# Barbs Violently Fighting..



## Sefu (Jan 22, 2005)

2 Green Tiger barbs.

Lip Locking barbs, furiously pushing at each other, what is the meaning of this?

They meet on the left side of my tank, swim in circles, then BAM, they are at each other's lips and they are fighting.. this is very interesting... They push against each other, and the one who is able to push the most gets a nip at the stomach, this goes on for a while, and than they stop to chase around some other fish, and they are at again..

Swim in circles, lip lock, push, bit. Repeat.. 

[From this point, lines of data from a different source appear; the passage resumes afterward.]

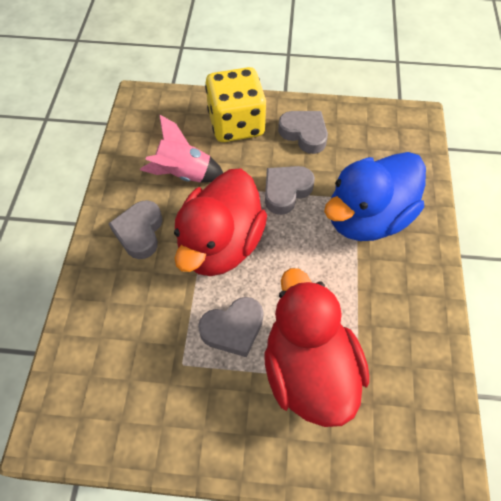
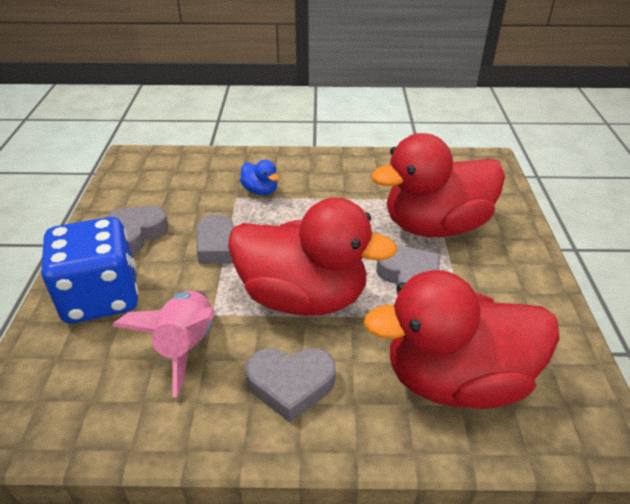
camera: 95 degrees left, 20 degrees down
(120, 340) = (456, 380): none -> red duck
(236, 124) = (101, 297): yellow dice -> blue dice
(367, 217) = (260, 191): blue duck -> blue duck, size x0.40

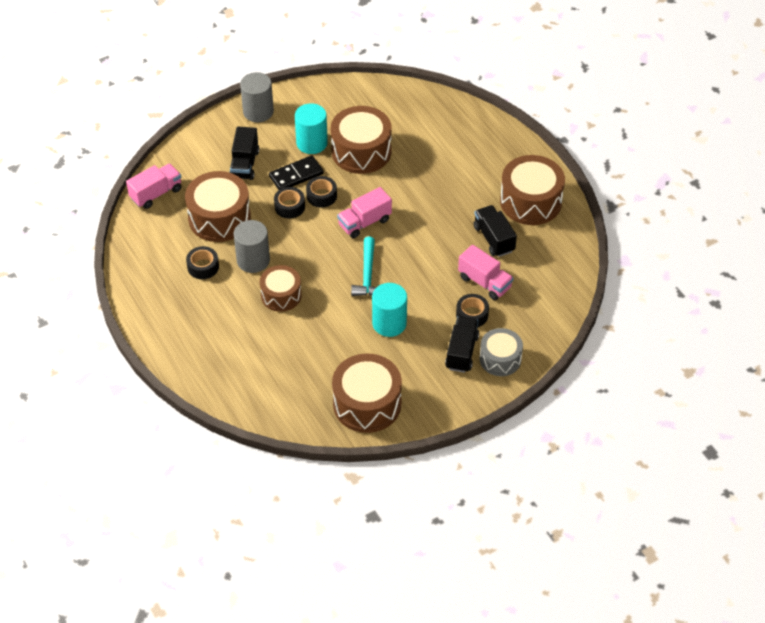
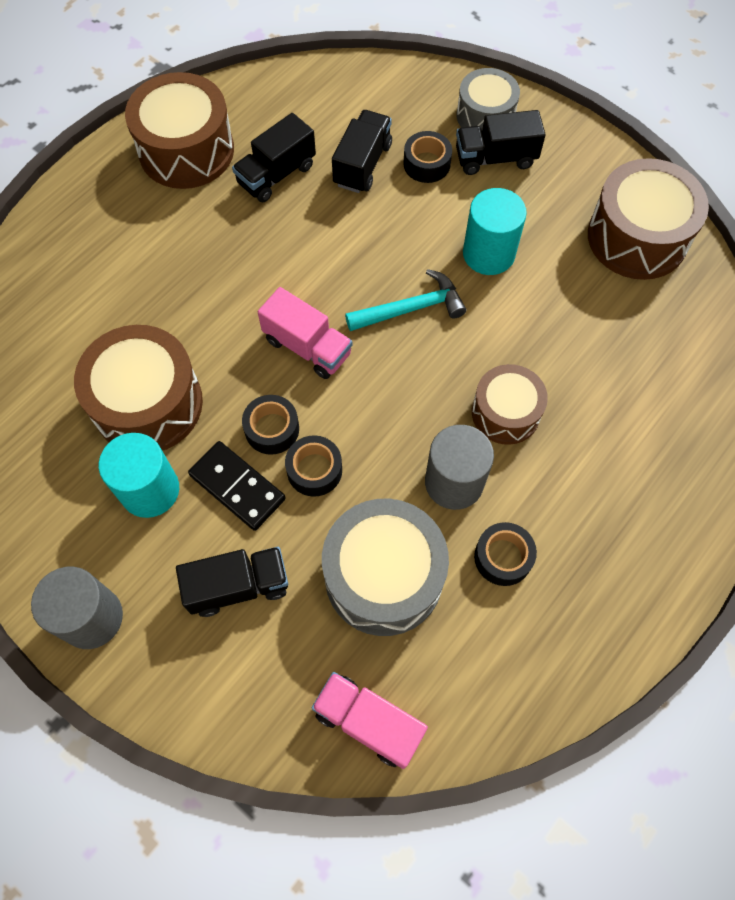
camera: 110 degrees left, 15 degrees up
(219, 218) = (383, 576): brown drum -> grey drum
(484, 282) = (362, 164): pink truck -> black truck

I just notice this happening today, what could they be doing? it is rather entertaining to watch, but i hope they don't kill each other..  

Explanation? Thanks!


----------



## MB75 (Jan 24, 2005)

Barbs are schooling fish. This means that they should be kept in groups of at least 6-8 individuals of the same species to make them comfortable. Then they will usually not tease so much the other fish but concentrate on their own. And as there are at least 6-8 of them, they can socialize all together, and there is a good chance to be both males and females so they can exhibit some spawning behaviour too, and not just the two fighting with each other in lack of others.


----------



## Mudd (Jan 21, 2005)

i have 4 green barbs in my tank and ive seen all 4 of them do this at the same time ...they will create almost like a star pinwheel type shape al nipping at each other ... they will do it for a few minutes .. swim off around the tank and then come back and do it some more ... its rather natural i would say as none of them have any signs of injuries or anything ... it may be just how they play ... or it could be an aspect of showing domination .. or breeding ... i wouldnt really worry about it though if you dont see signs of trauma on the bodies ...


----------



## Sefu (Jan 22, 2005)

I somehow forgot to include:

I currently have 10 Barbs

4 Albino
3 Regular
3 Green

2 of them are fighting, other ones just watch.. hehe


----------



## Mari (Jan 24, 2005)

I had this problem with my barbs at the beginning. In the beginning I had 3 full grown barbs and two smaller ones. Two of the larger felt they needed to establish who the dominant one was and thus fought constantly. I did not know what I could do about it, and so this became a terrible situation in which one of the fish lost, and got picked on by the rest of the group...basically being eaten. I separated him, helped him recuperate, and gave him to a friend. I then bought another small one, so as to not have a dominance problem. I just thought I'd share my story...I hope this isn't the case with yours.


----------



## Cichlid Man (Jan 19, 2005)

Sefu @ Wed Jan 26 said:


> 2 Green Tiger barbs.
> 
> Lip Locking barbs, furiously pushing at each other, what is the meaning of this?
> 
> ...


Don't worry about it, they'll soon sort themselves out, with so many barbs in with them they'll soon forget about each other.


----------



## MB75 (Jan 24, 2005)

Sefu @ Wed Jan 26 said:


> I somehow forgot to include:
> 
> I currently have 10 Barbs
> 
> ...


Ok then they are probably just trying to find the pecking order... :wink:


----------



## Sefu (Jan 22, 2005)

Can someone please explain the

"Pecking order" :wink: 

Thanks for all your replies, you guys are the greatest... :shock:


----------



## Cichlid Man (Jan 19, 2005)

"Pecking order" basically means the rank order which the fish naturaly organize themselves.
I.E. Usually the larger or more aggressive fish are dominant over the weaker and more recessive ones, and if there are two evenly matched fish E.G. your two green tiger barbs, they will fight until the dominant fish is established. Once a fish submisses, it it usually left alone by the other fish unless they are a threat to the dominant fishes fry, personal space etc.


----------



## hugeshoes (Jan 18, 2005)

My Tiger Barbs do that too. I wouldn't worry too much about it, I haven't seen any damage come of it.


----------